◆ **Data for this task**
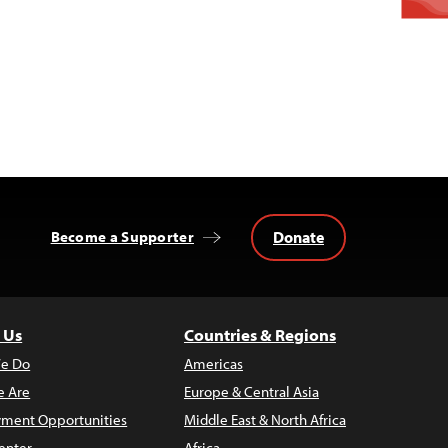
Donate
Become a Supporter
 Us
Countries & Regions
e Do
Americas
 Are
Europe & Central Asia
ment Opportunities
Middle East & North Africa
enter
Africa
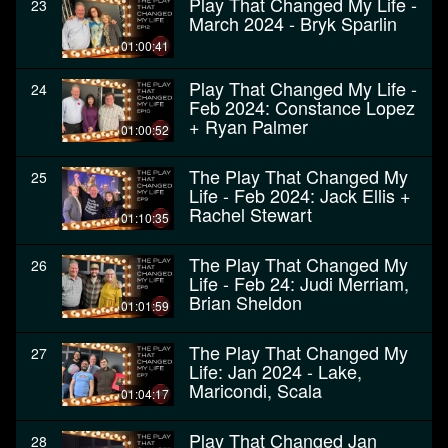
Play That Changed My Life -
23
March 2024 - Bryk Sparlin
01:00:41
Play That Changed My Life -
24
Feb 2024: Constance Lopez
+ Ryan Palmer
01:00:52
The Play That Changed My
25
Life - Feb 2024: Jack Ellis +
Rachel Stewart
01:10:35
The Play That Changed My
26
Life - Feb 24: Judi Merriam,
Brian Sheldon
01:01:59
The Play That Changed My
27
Life: Jan 2024 - Lake,
Maricondi, Scala
01:04:17
Play That Changed Jan
28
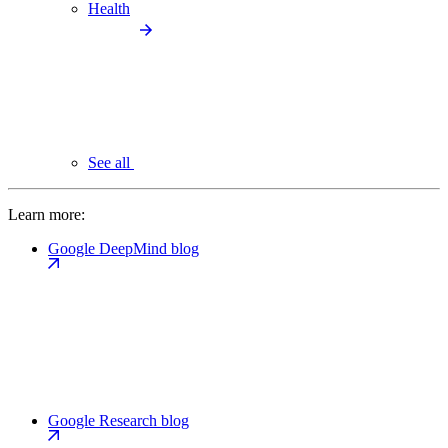
Health
See all
Learn more:
Google DeepMind blog
Google Research blog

◆ **Task to complete**
All of the entries above need to be transcribed exactly, except for the pictures.

◆ **Solved exercise**
Donate
Become a Supporter
 Us
Countries & Regions
e Do
Americas
 Are
Europe & Central Asia
ment Opportunities
Middle East & North Africa
enter
Africa
Play That Changed My Life -
23
March 2024 - Bryk Sparlin
01:00:41
Play That Changed My Life -
24
Feb 2024: Constance Lopez
+ Ryan Palmer
01:00:52
The Play That Changed My
25
Life - Feb 2024: Jack Ellis +
Rachel Stewart
01:10:35
The Play That Changed My
26
Life - Feb 24: Judi Merriam,
Brian Sheldon
01:01:59
The Play That Changed My
27
Life: Jan 2024 - Lake,
Maricondi, Scala
01:04:17
Play That Changed Jan
28
Health
See all
Learn more:
Google DeepMind blog
Google Research blog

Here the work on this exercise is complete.